There's no question that Plant is articulate. He wrote the Campus 2020 report, which included some excellent recommendations for modernizing B.C.'s postsecondary education system. He also didn't appear to make any serious blunders during his stint as Vancouver's civil city commissioner when Sam Sullivan was mayor.
But does this warrant the type of lofty praise offered up by Leslie? After all, this is the same attorney general who announced the firing of B.C.'s chief commissioner of the human-rights commissioner, Mary-Woo Sims, during question period. That was hardly his finest moment in government.
And as attorney general, he also oversaw the introduction of some of the most draconian welfare legislation in the country. This included a two-year independence test for young people and a 100-percent clawback on family maintenance payments and any earnings for those on social assistance.
I decided to look at the record of some high-profile legal cases that Plant has been connected to in recent history. When he was attorney general, the Crown won an appeal in one of the most important cases that ever came before the Supreme Court of Canada.
This was the Auton litigation. The B.C. Supreme Court and the B.C. Court of Appeal ruled that the B.C. government had violated autistic children's constitutional right to equality by refusing to include applied behavioural therapy in the Medical Services Plan.
The country's highest court, however, deemed that it was not discriminatory to deny the provision of some "non-core benefits", such as this therapy for autistic kids. Plant could chalk this up as a win, even though his government's determination not to pay for this service enraged these children's parents.

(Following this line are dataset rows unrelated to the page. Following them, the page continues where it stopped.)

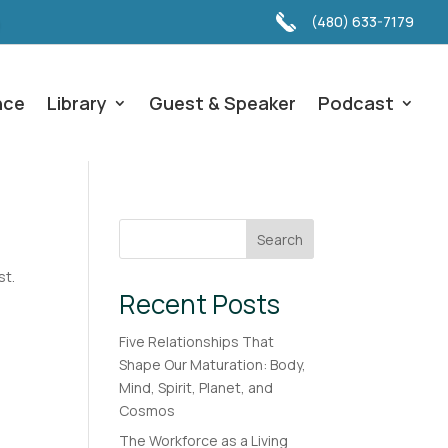
(480) 633-7179
nce
Library
Guest & Speaker
Podcast
Search
st.
Recent Posts
Five Relationships That
Shape Our Maturation: Body,
Mind, Spirit, Planet, and
Cosmos
The Workforce as a Living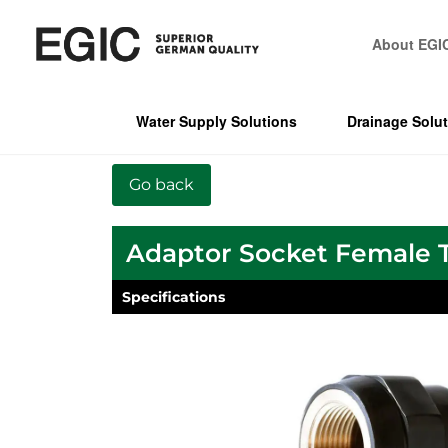
About EGI
Water Supply Solutions
Drainage Solu
Adaptor Socket Female 
Specifications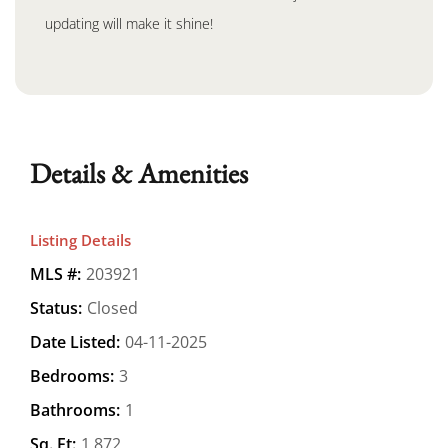
updating will make it shine!
Details & Amenities
Listing Details
MLS #:
203921
Status:
Closed
Date Listed:
04-11-2025
Bedrooms:
3
Bathrooms:
1
Sq. Ft:
1,872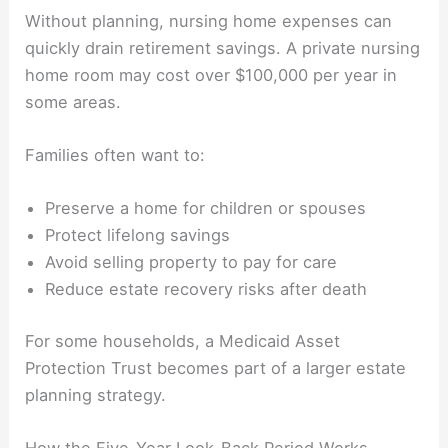
Without planning, nursing home expenses can
quickly drain retirement savings. A private nursing
home room may cost over $100,000 per year in
some areas.
Families often want to:
Preserve a home for children or spouses
Protect lifelong savings
Avoid selling property to pay for care
Reduce estate recovery risks after death
For some households, a Medicaid Asset
Protection Trust becomes part of a larger estate
planning strategy.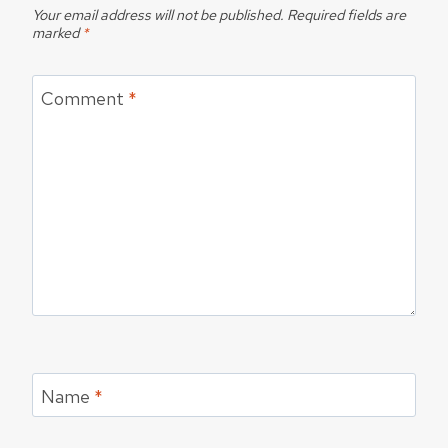
Your email address will not be published.
Required fields are
marked
*
Comment
*
Name
*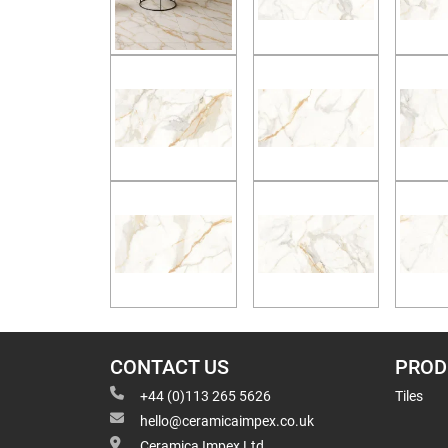
CONTACT US
PROD
+44 (0)113 265 5626
Tiles
hello@ceramicaimpex.co.uk
Ceramica Impex Ltd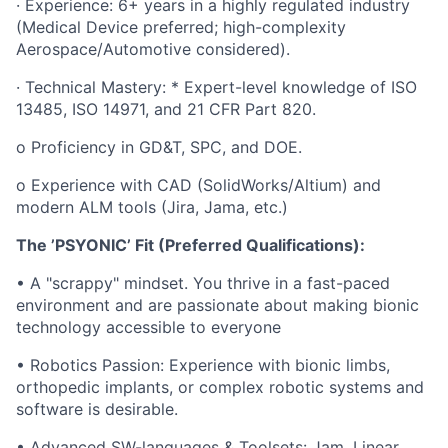
· Experience: 6+ years in a highly regulated industry
(Medical Device preferred; high-complexity
Aerospace/Automotive considered).
· Technical Mastery: * Expert-level knowledge of ISO
13485, ISO 14971, and 21 CFR Part 820.
o Proficiency in GD&T, SPC, and DOE.
o Experience with CAD (SolidWorks/Altium) and
modern ALM tools (Jira, Jama, etc.)
The ’PSYONIC’ Fit (Preferred Qualifications):
• A "scrappy" mindset. You thrive in a fast-paced
environment and are passionate about making bionic
technology accessible to everyone
• Robotics Passion: Experience with bionic limbs,
orthopedic implants, or complex robotic systems and
software is desirable.
• Advanced SW-languages & Toolsets: Jam, Linear,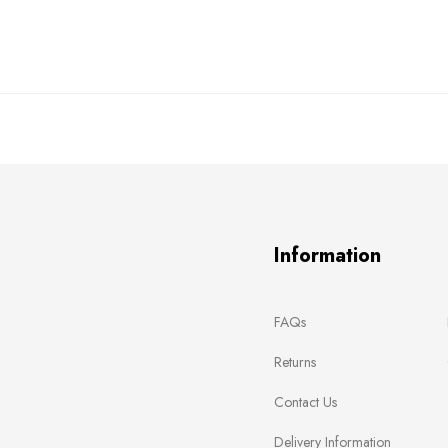
Information
FAQs
Returns
Contact Us
Delivery Information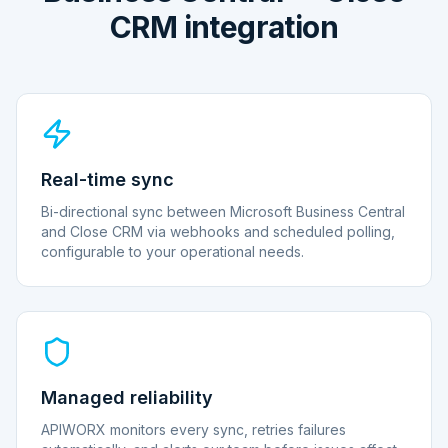
CRM integration
Real-time sync
Bi-directional sync between Microsoft Business Central
and Close CRM via webhooks and scheduled polling,
configurable to your operational needs.
Managed reliability
APIWORX monitors every sync, retries failures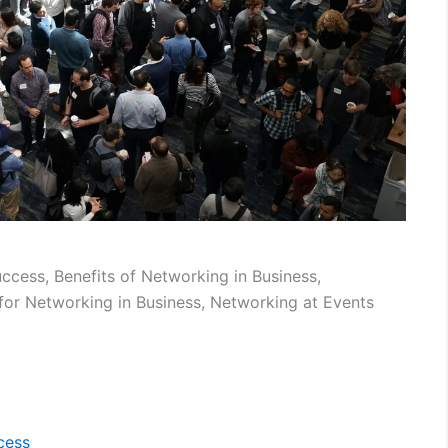
cess, Benefits of Networking in Business,
 for Networking in Business, Networking at Events
cess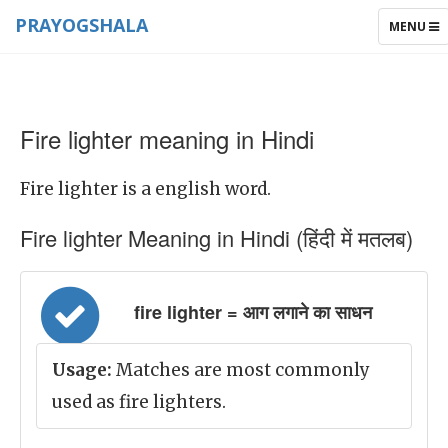
PRAYOGSHALA
TOGGLE
MENU
NAVIGAT
Fire lighter meaning in Hindi
Fire lighter is a english word.
Fire lighter Meaning in Hindi (हिंदी में मतलब)
fire lighter = आग लगाने का साधन
Usage:
Matches are most commonly
used as fire lighters.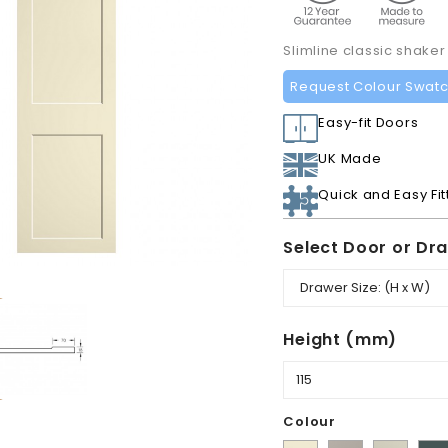
Slimline classic shaker
Request Colour Swat
Easy-fit Doors
UK Made
Quick and Easy Fit
Select Door or Dr
Height (mm)
Colour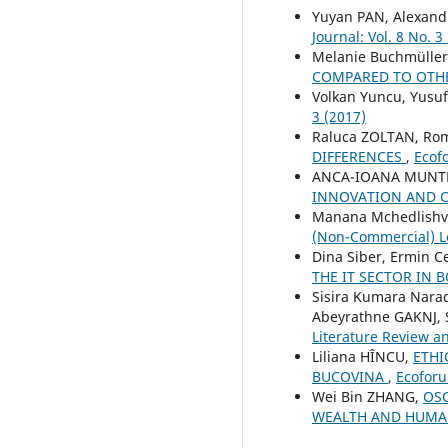
Yuyan PAN, Alexand
Journal: Vol. 8 No. 3
Melanie Buchmüller
COMPARED TO OTH
Volkan Yuncu, Yusu
3 (2017)
Raluca ZOLTAN, Ro
DIFFERENCES
,
Ecofo
ANCA-IOANA MUNT
INNOVATION AND 
Manana Mchedlishvi
(Non-Commercial) Le
Dina Siber, Ermin C
THE IT SECTOR IN
Sisira Kumara Nar
Abeyrathne GAKNJ,
Literature Review a
Liliana HÎNCU,
ETHI
BUCOVINA
,
Ecoforu
Wei Bin ZHANG,
OSC
WEALTH AND HUMA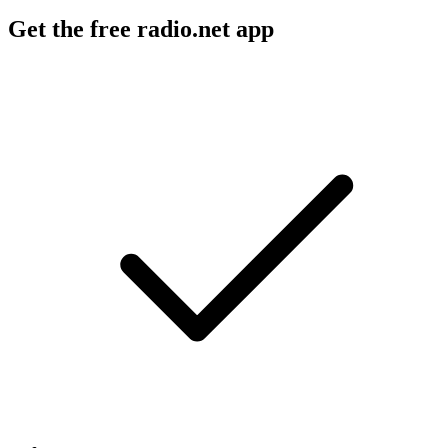
Get the free radio.net app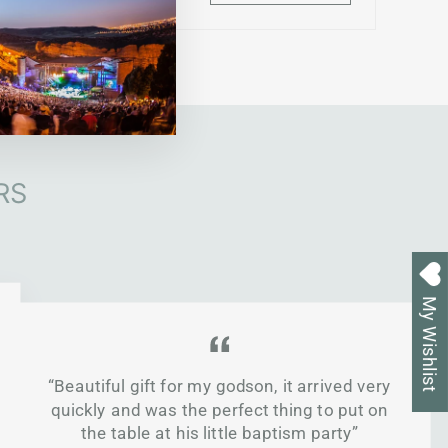
RS
My Wishlist
“Beautiful gift for my godson, it arrived very
quickly and was the perfect thing to put on
the table at his little baptism party”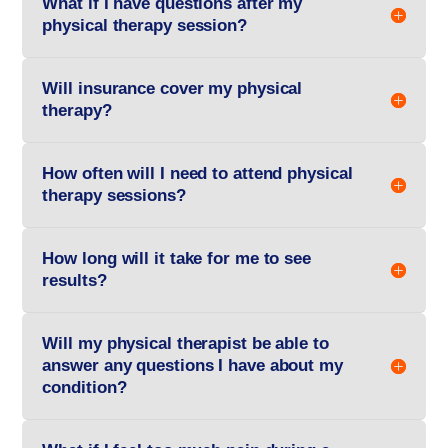
What if I have questions after my
physical therapy session?
Will insurance cover my physical
therapy?
How often will I need to attend physical
therapy sessions?
How long will it take for me to see
results?
Will my physical therapist be able to
answer any questions I have about my
condition?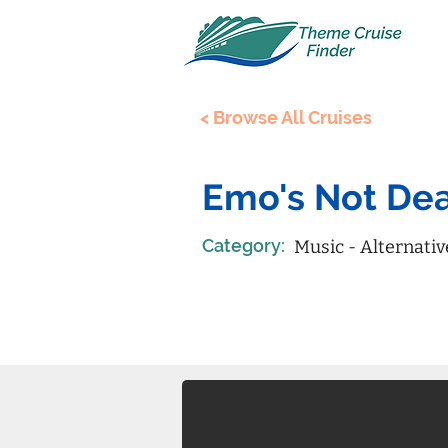
< Browse All Cruises
Emo's Not Dea
Category:
Music - Alternativ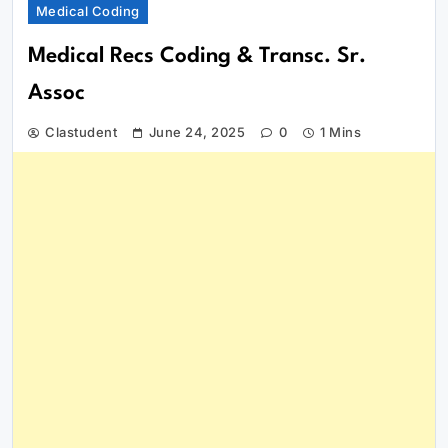
Medical Coding
Medical Recs Coding & Transc. Sr.
Assoc
Clastudent
June 24, 2025
0
1 Mins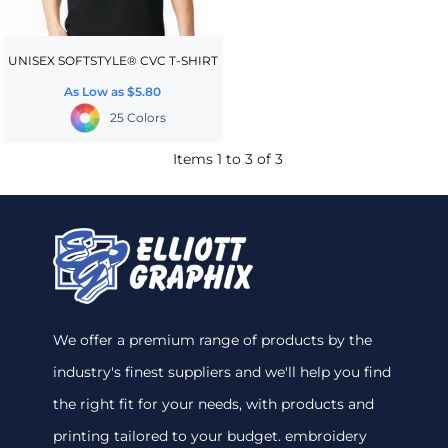
UNISEX SOFTSTYLE® CVC T-SHIRT
As Low as
$5.80
25 Colors
Items 1 to 3 of 3
We offer a premium range of products by the
industry's finest suppliers and we'll help you find
the right fit for your needs, with products and
printing tailored to your budget. embroidery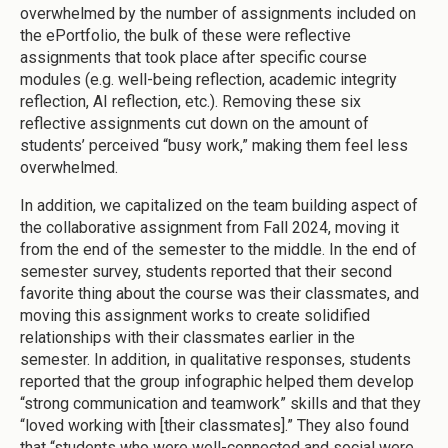
overwhelmed by the number of assignments included on
the ePortfolio, the bulk of these were reflective
assignments that took place after specific course
modules (e.g. well-being reflection, academic integrity
reflection, AI reflection, etc.). Removing these six
reflective assignments cut down on the amount of
students’ perceived “busy work,” making them feel less
overwhelmed.
In addition, we capitalized on the team building aspect of
the collaborative assignment from Fall 2024, moving it
from the end of the semester to the middle. In the end of
semester survey, students reported that their second
favorite thing about the course was their classmates, and
moving this assignment works to create solidified
relationships with their classmates earlier in the
semester. In addition, in qualitative responses, students
reported that the group infographic helped them develop
“strong communication and teamwork” skills and that they
“loved working with [their classmates].” They also found
that “students who were well-connected and social were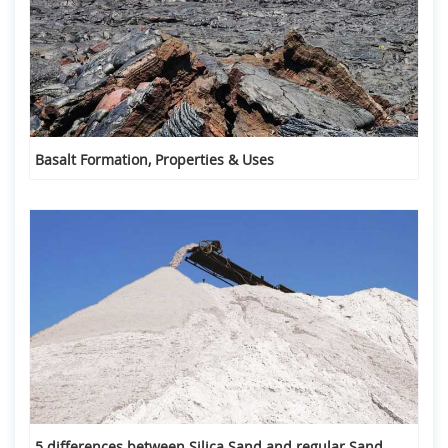
Basalt Formation, Properties & Uses
5 differences between Silica Sand and regular Sand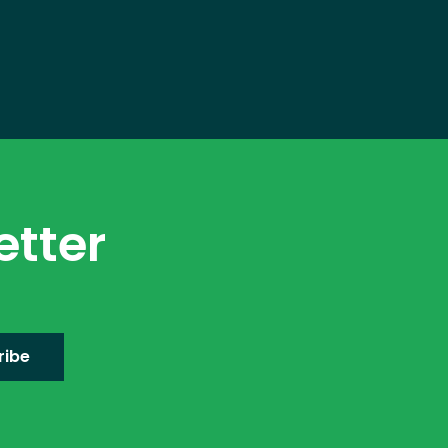
etter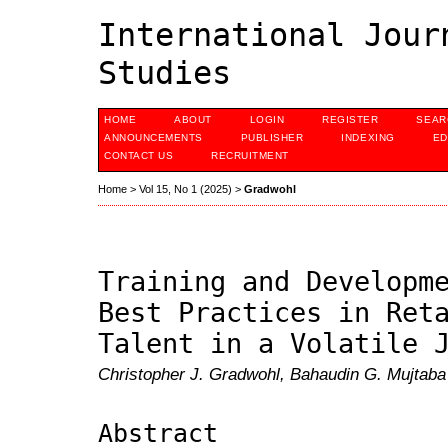
International Jour
Studies
HOME
ABOUT
LOGIN
REGISTER
SEAR
ANNOUNCEMENTS
PUBLISHER
INDEXING
ED
CONTACT US
RECRUITMENT
Home
>
Vol 15, No 1 (2025)
>
Gradwohl
Training and Developm
Best Practices in Ret
Talent in a Volatile 
Christopher J. Gradwohl, Bahaudin G. Mujtaba
Abstract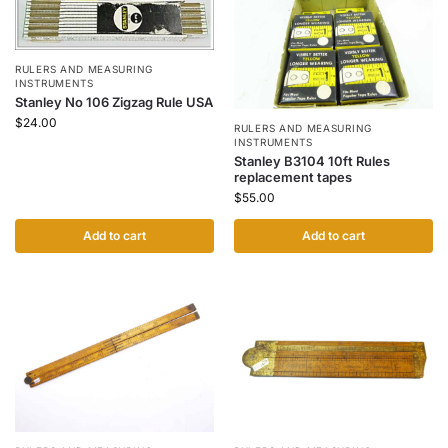
RULERS AND MEASURING
INSTRUMENTS
Stanley No 106 Zigzag Rule USA
$
24.00
RULERS AND MEASURING
INSTRUMENTS
Stanley B3104 10ft Rules
replacement tapes
$
55.00
Add to cart
Add to cart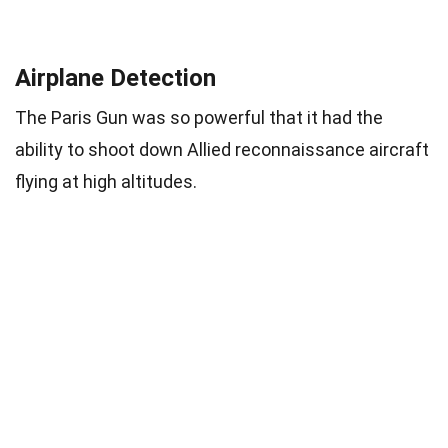
Airplane Detection
The Paris Gun was so powerful that it had the
ability to shoot down Allied reconnaissance aircraft
flying at high altitudes.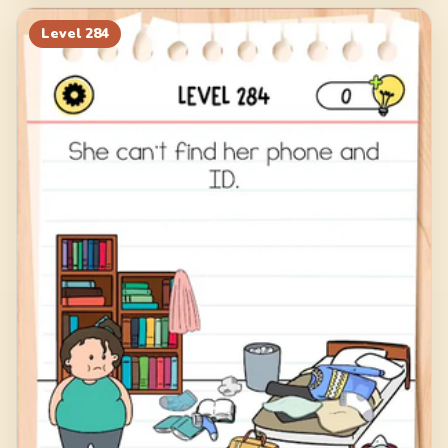
Level
284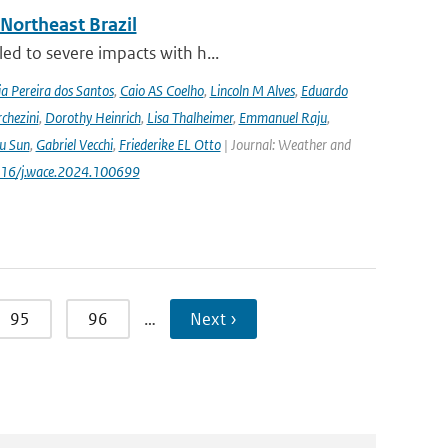
 Northeast Brazil
ed to severe impacts with h...
a Pereira dos Santos
,
Caio AS Coelho
,
Lincoln M Alves
,
Eduardo
chezini
,
Dorothy Heinrich
,
Lisa Thalheimer
,
Emmanuel Raju
,
ru Sun
,
Gabriel Vecchi
,
Friederike EL Otto
| Journal: Weather and
.1016/j.wace.2024.100699
95
96
…
Next ›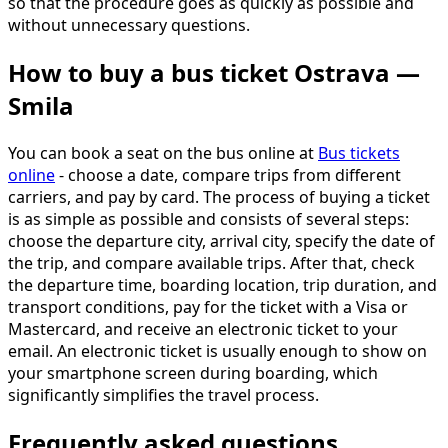
so that the procedure goes as quickly as possible and
without unnecessary questions.
How to buy a bus ticket Ostrava —
Smila
You can book a seat on the bus online at
Bus tickets
online
- choose a date, compare trips from different
carriers, and pay by card. The process of buying a ticket
is as simple as possible and consists of several steps:
choose the departure city, arrival city, specify the date of
the trip, and compare available trips. After that, check
the departure time, boarding location, trip duration, and
transport conditions, pay for the ticket with a Visa or
Mastercard, and receive an electronic ticket to your
email. An electronic ticket is usually enough to show on
your smartphone screen during boarding, which
significantly simplifies the travel process.
Frequently asked questions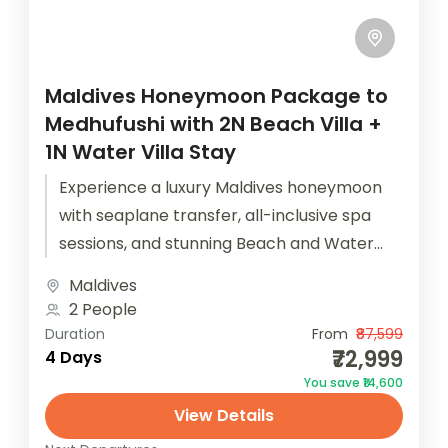
Maldives Honeymoon Package to
Medhufushi with 2N Beach Villa +
1N Water Villa Stay
Experience a luxury Maldives honeymoon
with seaplane transfer, all-inclusive spa
sessions, and stunning Beach and Water
Villas. The Maldives Honeymoon Package to
Maldives
Medhufushi ensures that...
2 People
Duration
From
₹87,599
₹72,999
4 Days
You save ₹14,600
View Details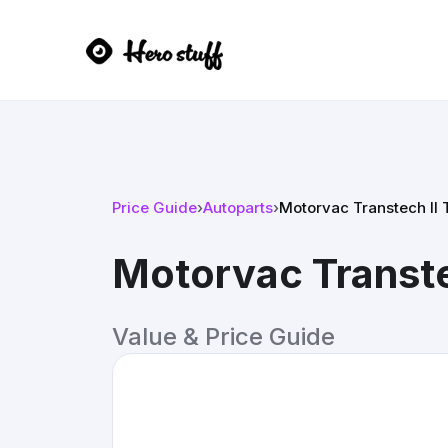
Price Guide
›
Autoparts
›
Motorvac Transtech II
Motorvac Transte
Value & Price Guide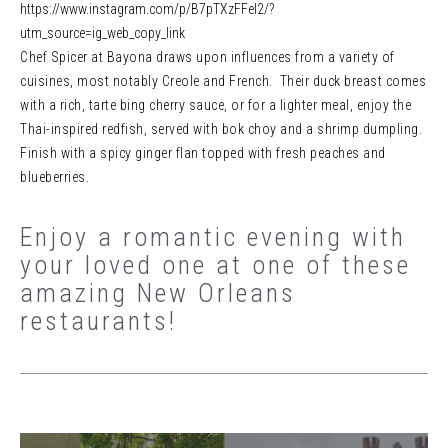
https://www.instagram.com/p/B7pTXzFFel2/?
utm_source=ig_web_copy_link
Chef Spicer at Bayona draws upon influences from a variety of
cuisines, most notably Creole and French. Their duck breast comes
with a rich, tarte bing cherry sauce, or for a lighter meal, enjoy the
Thai-inspired redfish, served with bok choy and a shrimp dumpling.
Finish with a spicy ginger flan topped with fresh peaches and
blueberries.
Enjoy a romantic evening with
your loved one at one of these
amazing New Orleans
restaurants!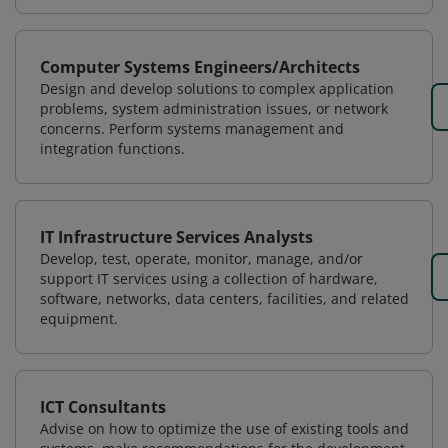
Computer Systems Engineers/Architects
Design and develop solutions to complex application
problems, system administration issues, or network
concerns. Perform systems management and
integration functions.
IT Infrastructure Services Analysts
Develop, test, operate, monitor, manage, and/or
support IT services using a collection of hardware,
software, networks, data centers, facilities, and related
equipment.
ICT Consultants
Advise on how to optimize the use of existing tools and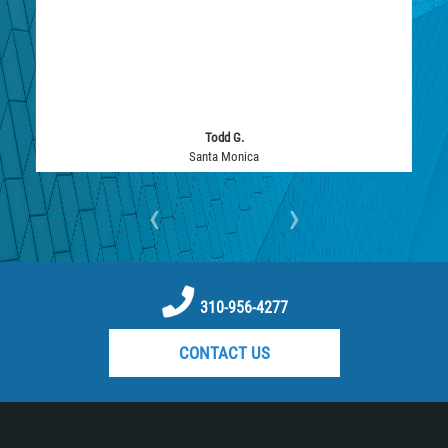
Todd G.
Santa Monica
‹
›
310-956-4277
CONTACT US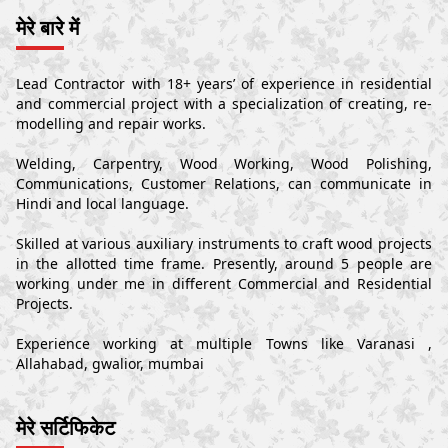
मेरे बारे में
Lead Contractor with 18+ years’ of experience in residential
and commercial project with a specialization of creating, re-
modelling and repair works.
Welding, Carpentry, Wood Working, Wood Polishing,
Communications, Customer Relations, can communicate in
Hindi and local language.
Skilled at various auxiliary instruments to craft wood projects
in the allotted time frame. Presently, around 5 people are
working under me in different Commercial and Residential
Projects.
Experience working at multiple Towns like Varanasi ,
Allahabad, gwalior, mumbai
मेरे सर्टिफिकेट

However, Plant was also attorney general when the B.C. Liberal government ripped up contracts for teachers and health-care workers. In these instances, the courts later ruled that the B.C. Liberal government violated the workers' constitutional right to freedom of association. As attorney general, Plant was the government's top legal adviser when the legislation was drafted.
Another strikeout occurred when Plant and his B.C. Liberal colleagues Mike de Jong and Gordon Campbell went to court to challenge the constitutional validity of the Nisga'a treaty. That was blown out of court.
More recently, Plant wrote an article in the Vancouver Sun claiming that the HST Extinguishment Act was unconstitutional.
A bunch of business groups took this advice and launched a legal challenge in B.C. Supreme Court. They lost.
Plant was on the winning side as a member of the B.C. government's legal team arguing the Delgamuukw case in B.C. Supreme Court. This ruling was later overturned by the Supreme Court of Canada when the government was represented by a different group of lawyers. In 1997, the highest court confirmed the existence of aboriginal title and offered a definition, which has had a profound impact on the province ever since.
I'm sure Plant has had many other legal victories, which have not been reported here.
But in light of this record in the most famous cases, perhaps the media should temper the superlatives when discussing his legal expertise. He won Delgamuukw (though he wasn't the lead lawyer) and Auton, and lost badly after ripping up workers' contracts and challenging the Nisga'a treaty. The province's largest business organizations also took a beating in court after he came to some controversial conclusions over the HST Extinguishment Act.
There are many great lawyers in B.C. And some of them (notably Joseph Arvay) have a better track record than Plant when it comes to dealing with the most newsworthy cases in the public interest. Maybe it's time that we in the media talked more about their accomplishments.